L.A. Den Otter1, R.M. Anakotta1, M.D. Weessies1, M. Dieters1, C.T. Muijs1, S. Both1, A.C. Knopf1

1: University of Groningen – University Medical Center Groningen, Department of Radiation Oncology, Groningen, The Netherlands

Purpose/Objective

Pencil beam scanning (PBS) is a highly conformal technology to treat cancer. The time structure of PBS makes the treatment of moving tumours challenging due to the interplay effect. According to literature, PBS in combination with rescanning can be safely applied without motion mitigation strategies to lung tumours that move 5 mm or less. However, the question is whether the motion measured during treatment simulation will remain below 5 mm during the course of treatment. We investigated the inter-fractional lung tumour motion variation in a unique data set providing five repeated 4DCTs per patient, to evaluate if a 5 mm threshold is a reliable indicator for considering PBS treatments.

Material/Methods

For 40 NSCLC patients (24 male, 16 female, age: 47-89, stage: II-IV) weekly 4DCT imaging was performed during treatment simulation before and during the treatment course to monitor the anatomical changes and differences in motion. Gross tumour volumes (GTV) were delineated on all phases of the planning 4DCT and on the weekly repeat 4DCTs. GTV volume changes were acquired and the weekly inter-fraction motion variation was evaluated by measuring the GTV centroid translations in all three directions.

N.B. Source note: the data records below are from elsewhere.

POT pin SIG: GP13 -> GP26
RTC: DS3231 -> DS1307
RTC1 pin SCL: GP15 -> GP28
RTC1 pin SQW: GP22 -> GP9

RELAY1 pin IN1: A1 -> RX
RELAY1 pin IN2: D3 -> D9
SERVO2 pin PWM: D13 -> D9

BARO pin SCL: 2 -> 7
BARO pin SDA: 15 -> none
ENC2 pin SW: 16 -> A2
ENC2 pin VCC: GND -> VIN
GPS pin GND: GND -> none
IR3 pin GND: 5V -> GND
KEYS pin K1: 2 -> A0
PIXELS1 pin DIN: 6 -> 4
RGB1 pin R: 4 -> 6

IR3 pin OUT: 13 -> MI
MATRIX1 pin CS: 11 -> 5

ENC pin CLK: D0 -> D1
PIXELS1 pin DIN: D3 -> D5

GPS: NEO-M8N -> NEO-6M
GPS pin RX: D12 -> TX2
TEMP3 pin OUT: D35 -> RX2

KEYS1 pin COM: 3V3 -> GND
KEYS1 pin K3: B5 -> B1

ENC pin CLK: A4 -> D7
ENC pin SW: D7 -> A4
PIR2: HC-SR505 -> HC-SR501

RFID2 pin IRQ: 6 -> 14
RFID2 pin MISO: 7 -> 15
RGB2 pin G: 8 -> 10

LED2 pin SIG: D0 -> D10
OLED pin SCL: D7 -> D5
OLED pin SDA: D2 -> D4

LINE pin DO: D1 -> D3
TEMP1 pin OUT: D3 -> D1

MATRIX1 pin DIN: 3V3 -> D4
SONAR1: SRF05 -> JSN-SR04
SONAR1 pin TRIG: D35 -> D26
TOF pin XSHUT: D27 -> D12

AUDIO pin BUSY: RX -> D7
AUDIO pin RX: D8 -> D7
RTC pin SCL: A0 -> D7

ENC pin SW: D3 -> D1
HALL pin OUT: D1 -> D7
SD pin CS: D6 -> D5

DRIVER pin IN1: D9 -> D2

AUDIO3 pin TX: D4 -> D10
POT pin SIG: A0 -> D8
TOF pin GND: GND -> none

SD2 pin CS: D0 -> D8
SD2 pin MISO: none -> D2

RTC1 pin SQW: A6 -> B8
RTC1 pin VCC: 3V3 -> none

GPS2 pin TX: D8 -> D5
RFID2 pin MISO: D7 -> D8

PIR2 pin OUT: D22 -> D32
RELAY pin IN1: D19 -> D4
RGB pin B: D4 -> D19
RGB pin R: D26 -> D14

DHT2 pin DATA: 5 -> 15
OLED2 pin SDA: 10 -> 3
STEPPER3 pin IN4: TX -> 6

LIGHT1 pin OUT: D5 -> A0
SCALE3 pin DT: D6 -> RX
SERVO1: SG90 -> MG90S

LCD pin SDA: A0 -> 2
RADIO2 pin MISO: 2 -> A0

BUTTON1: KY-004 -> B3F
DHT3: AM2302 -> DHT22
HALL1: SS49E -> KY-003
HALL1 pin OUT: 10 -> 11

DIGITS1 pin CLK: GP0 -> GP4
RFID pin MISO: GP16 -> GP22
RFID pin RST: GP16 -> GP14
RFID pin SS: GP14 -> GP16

Proton radiotherapy is a very precise technology to treat cancer and at the same time spare healthy tissue. However, treating lung tumors that move due to breathing remains a

challenge. According to literature, tumors that move less than 5 mm can safely be treated without additional techniques to limit breathing motion. We investigated the potential use of this threshold in clinical practice, by measuring the variation in tumor motion during the five weeks of radiotherapy treatment for 40 lung cancer patients. We found that the initial motion of less than 5 mm remained under 5 mm for 66% of the patients. With one third of the patients showing larger variations in motion, motion monitoring remains crucial, even for seemingly minor moving lung tumors. This way a safe and highly precise treatment can be guaranteed.